The Isle of Wight NHS trust CEO issued a statement on Thursday (March 7) in response to the recent Care Quality Commission’s report, and the warning notice placed on the trust.
The statement in full below:
“The CQC inspection of the emergency department at St Mary’s hospital, in January, during the winter pressures period has been really helpful in acknowledging how services have improved, but also where we still need to provide better services to patients.
“The report vividly captures the dedication and professionalism of staff, but also the significant pressure they can be working under. Staff spoke positively with the inspectors about working in the ED and the inspectors also commented on the improvements to patient flow through the department.
“All critically ill patients were seen quickly and treated properly. Junior doctors also spoke well of the quality of the training they received.
“The inspectors also saw and want improvements to the strain the ED can at times be working under. We agree with them that patients must be treated in appropriate clinical areas and that there is a major impact on the experience of patients and staff when there are not enough staff available. In particular this impacts how we monitor and handover patients properly at all times and creates additional stress for staff when we cannot fill the full rota on a shift due to unplanned absence or sickness at short notice.
“The CQC’s report is welcome for the recognition it gives of the progress we have made, the care we provide and the commitment and excellence of our staff. However, we take very seriously the warning notice they have given us on where we need to continue to improve.

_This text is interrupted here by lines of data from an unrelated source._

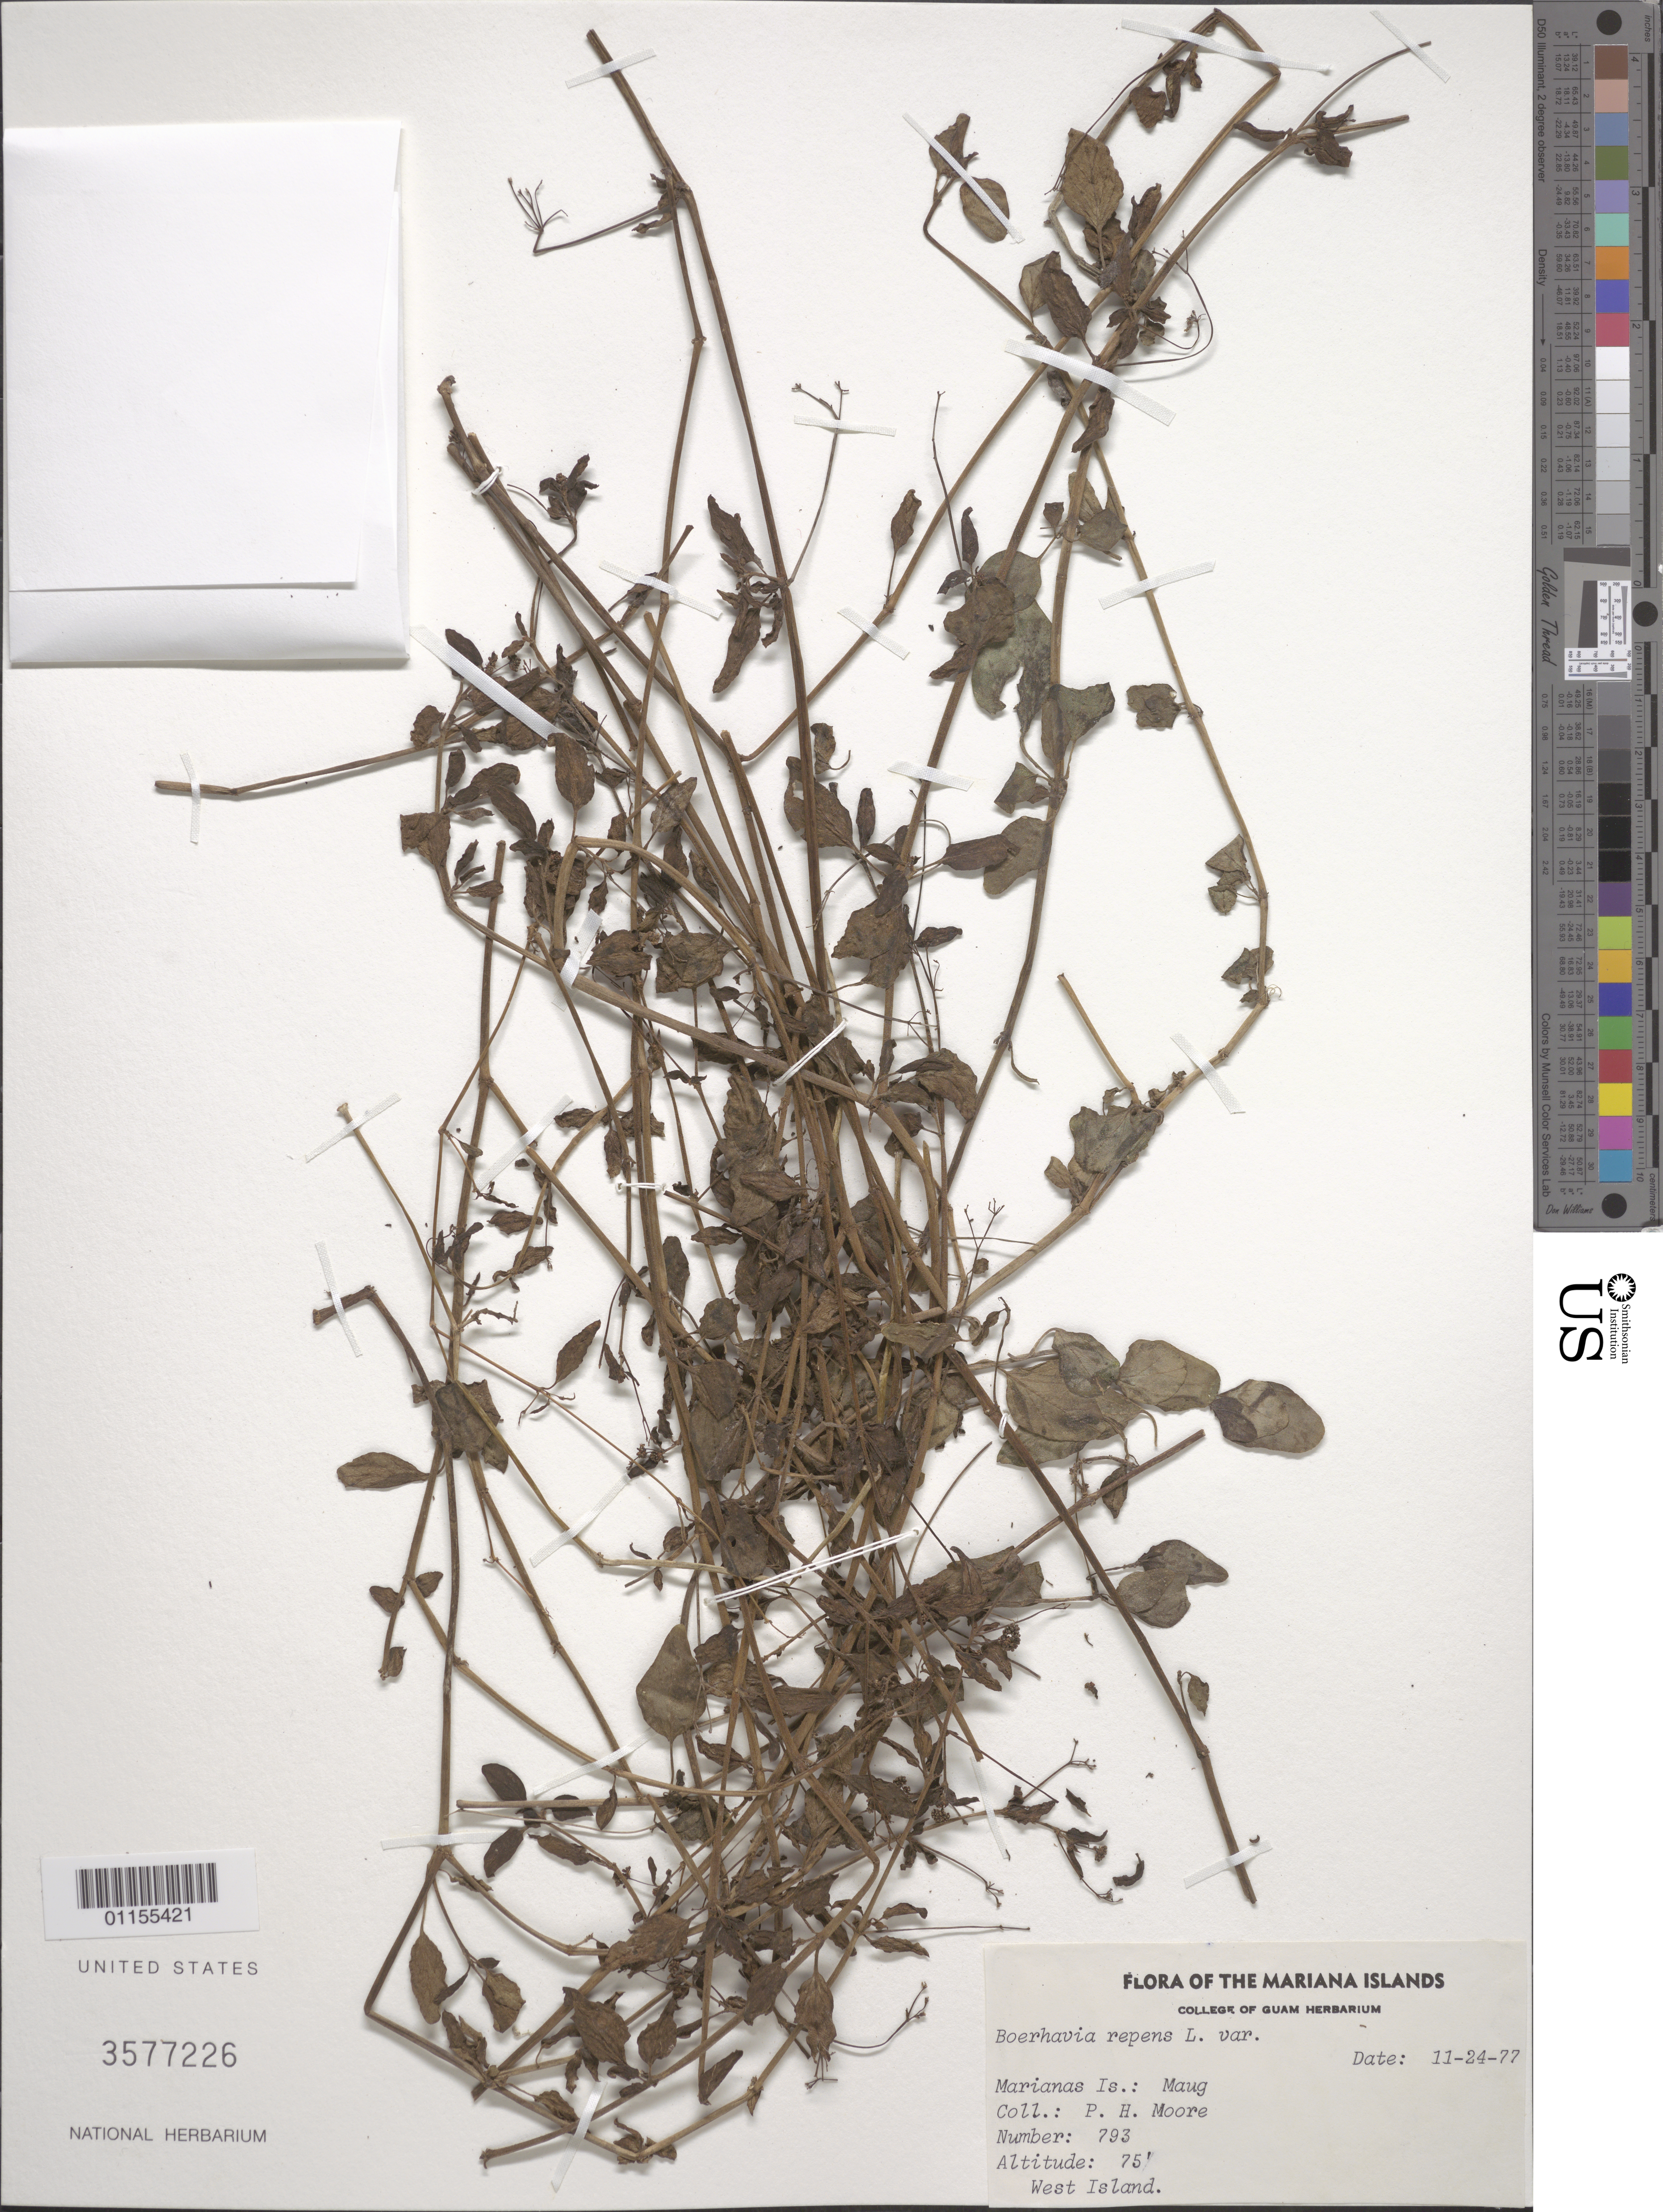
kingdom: Plantae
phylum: Tracheophyta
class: Magnoliopsida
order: Caryophyllales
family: Nyctaginaceae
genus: Boerhavia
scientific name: Boerhavia repens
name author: L.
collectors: P. H. Moore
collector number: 793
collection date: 1977-11-24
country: Northern Mariana Islands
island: West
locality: Maug, West Island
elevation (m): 23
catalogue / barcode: US 3577226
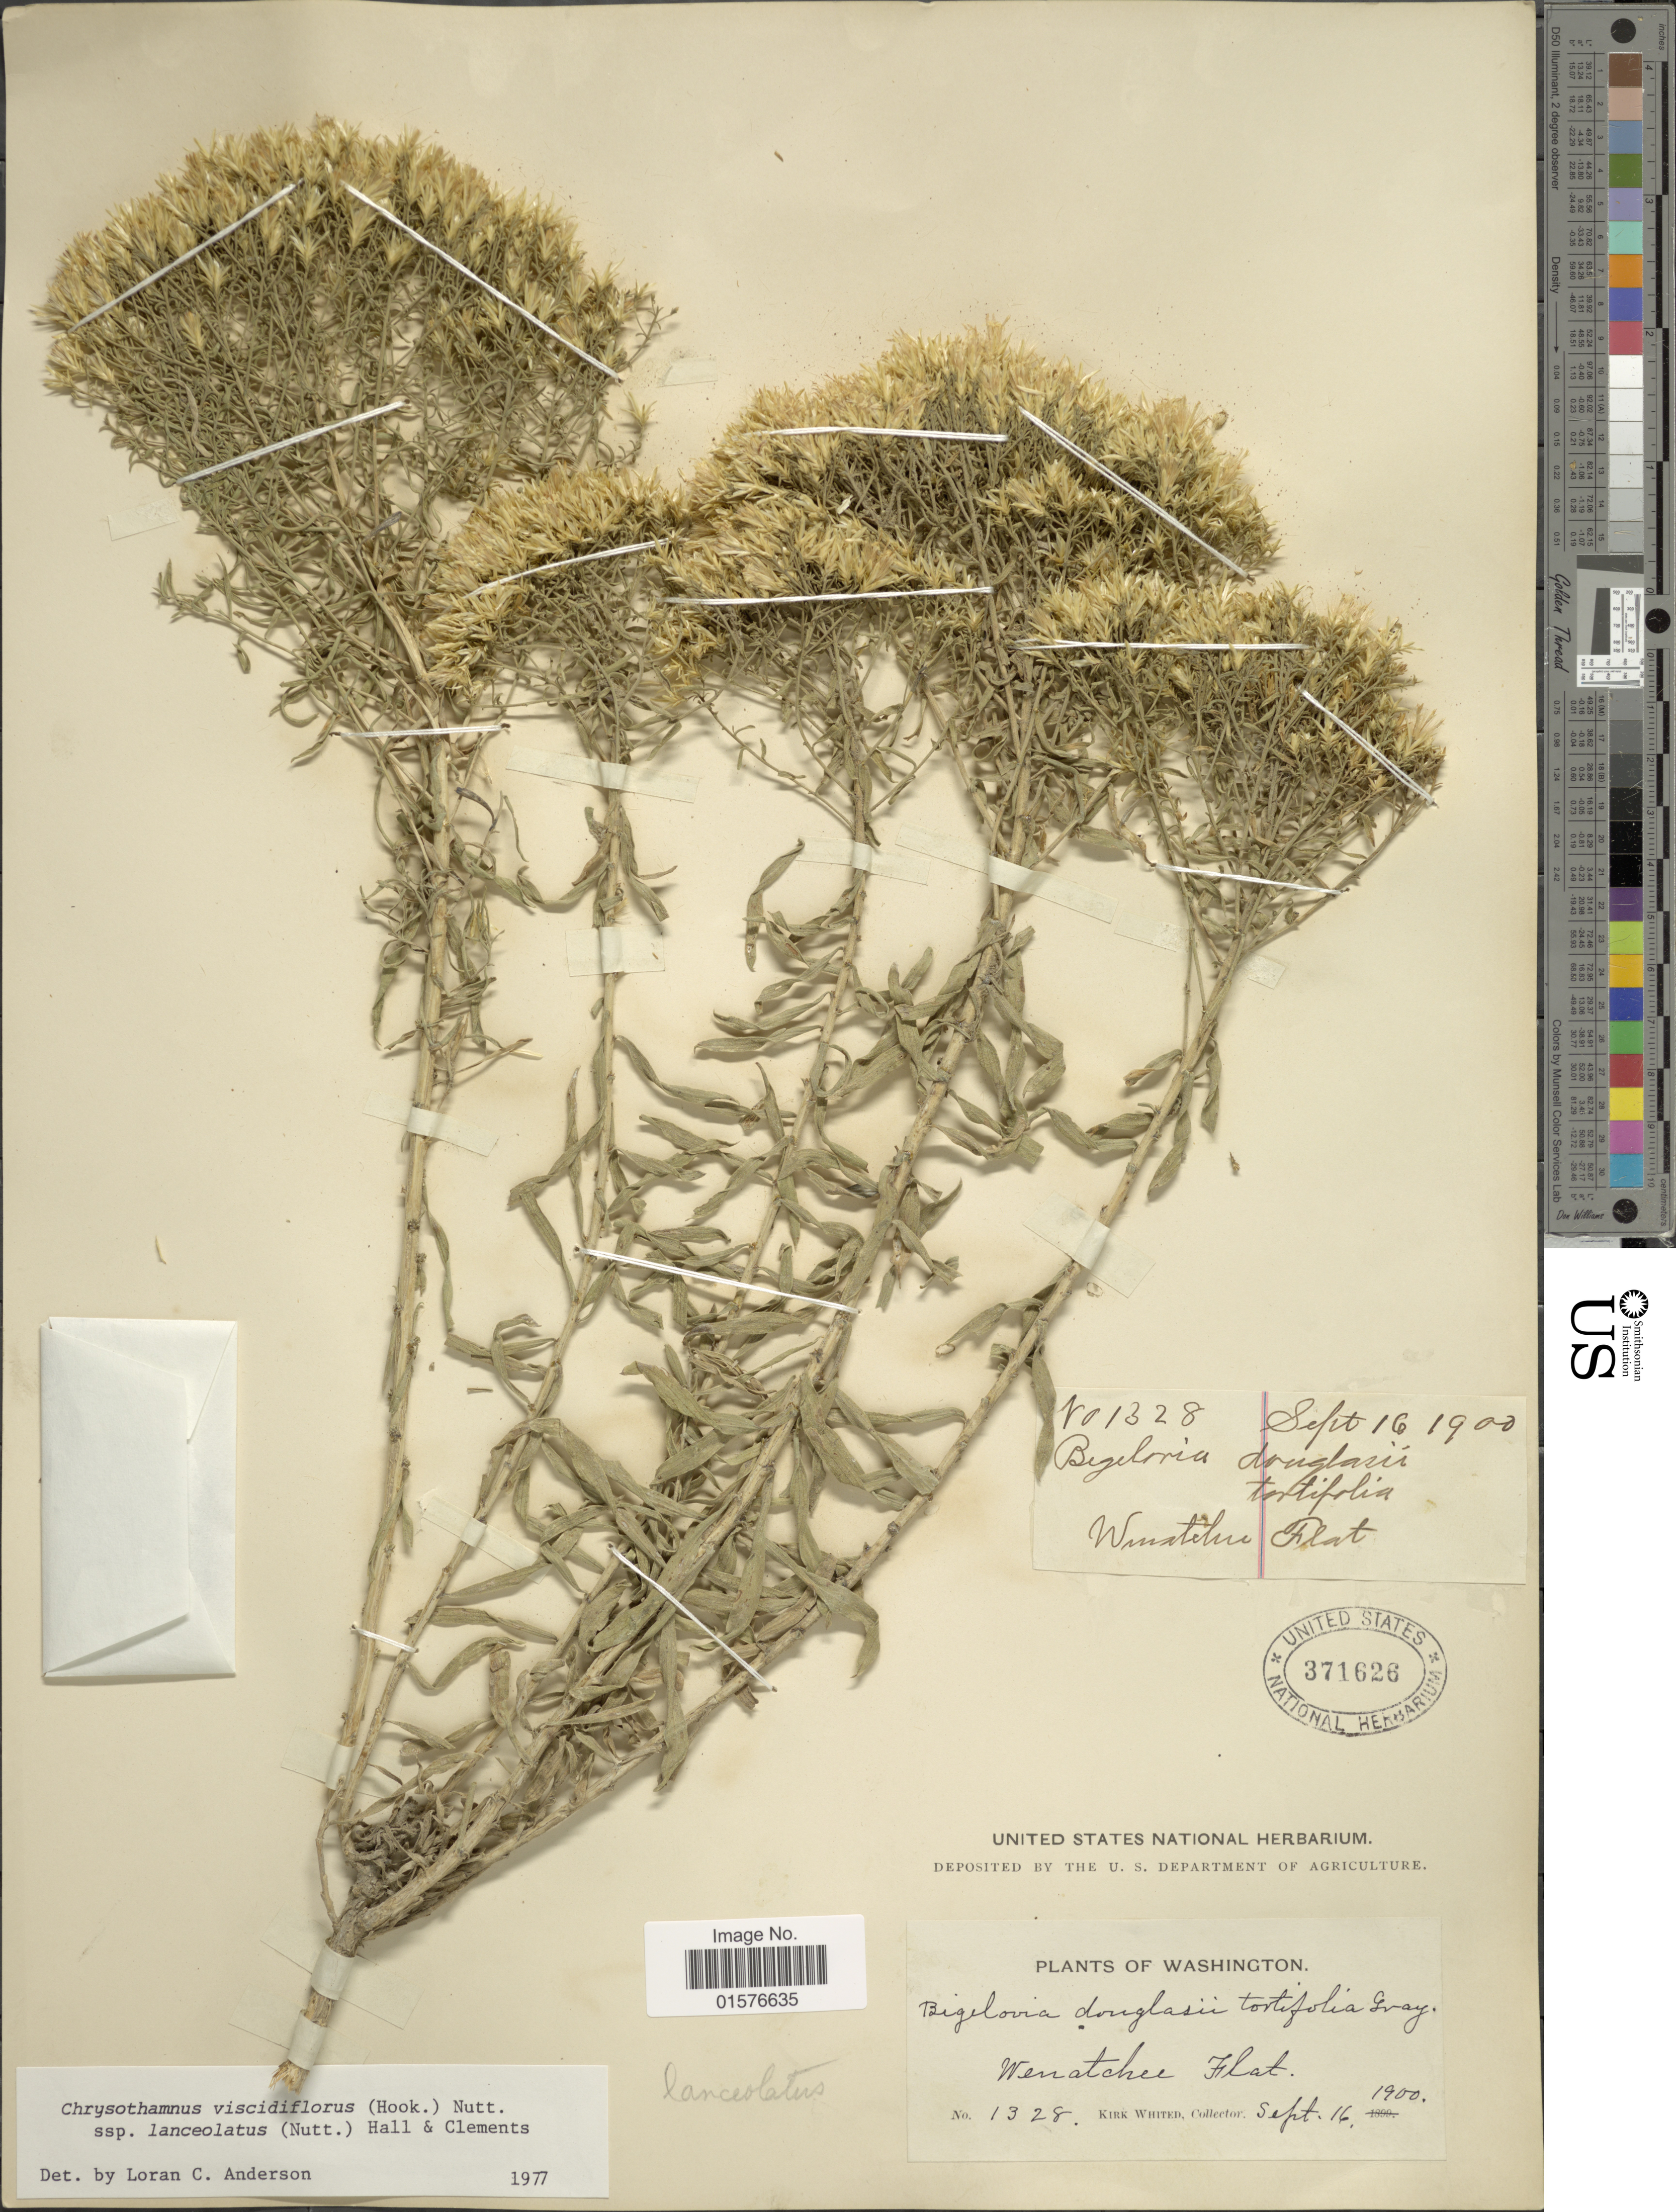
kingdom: Plantae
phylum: Tracheophyta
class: Magnoliopsida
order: Asterales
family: Asteraceae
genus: Chrysothamnus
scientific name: Chrysothamnus viscidiflorus subsp. lanceolatus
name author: (Nutt.) H.M. Hall & Clem.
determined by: Urbatsch, Lowell E., Curator (LSU), Louisiana State University (UNITED STATES)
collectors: K. Whited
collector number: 1328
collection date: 1900-09-16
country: United States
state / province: Washington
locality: Wenatchu Flat.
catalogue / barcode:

We need enough staff and the right environment to truly provide the quality of care that patients expect and that we and our staff want to provide. We have made the commitment to increase staffing and now are focussing on finding staff to work in the Trust and join our dedicated teams.
“The Trust invested £1.5 million in this financial year to increase staffing numbers and £1.3 million on improvements to the department. A further £250,000 will be spent next to improve the layout of the department. This investment in staff and the department’s space means that we will have a dedicated Minor Injuries and Illness area combined with GP services to create a dedicated Urgent Care.
“A further investment which we have wanted to make for some time, and which also addresses concerns raised by the earlier CQC inspection is that we will be investing £200,000 to refurbish and modernise Shackleton Ward. This work will start at the beginning of April and take 9 weeks and result in an enhanced ward that is designed for the needs, comfort, dignity, care and safety of our patients.